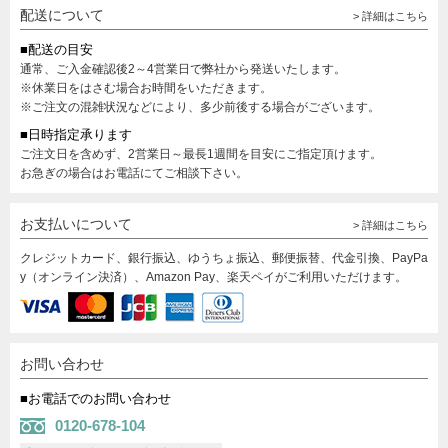
配送について
> 詳細はこちら
■配送の目安
通常、ご入金確認後2～4営業日で弊社から発送いたします。
※休業日をはさむ場合お時間をいただきます。
※ご注文の混雑状況などにより、多少前後する場合がございます。
■日時指定承ります
ご注文日を含めず、2営業日～最長1週間を目安にご指定頂けます。
お急ぎの場合はお電話にてご相談下さい。
お支払いについて
> 詳細はこちら
クレジットカード、銀行振込、ゆうちょ振込、郵便振替、代金引換、PayPa
y（オンライン決済）、Amazon Pay、楽天ペイがご利用いただけます。
お問い合わせ
■お電話でのお問い合わせ
0120-678-104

[Exercise requirements]
Exactly the lines from the one containing "お急ぎの場合はお電話にてご相談下さい。" through the end of the records above are to be printed, and no others.

[Finished task]
お急ぎの場合はお電話にてご相談下さい。
お支払いについて
> 詳細はこちら
クレジットカード、銀行振込、ゆうちょ振込、郵便振替、代金引換、PayPa
y（オンライン決済）、Amazon Pay、楽天ペイがご利用いただけます。
お問い合わせ
■お電話でのお問い合わせ
0120-678-104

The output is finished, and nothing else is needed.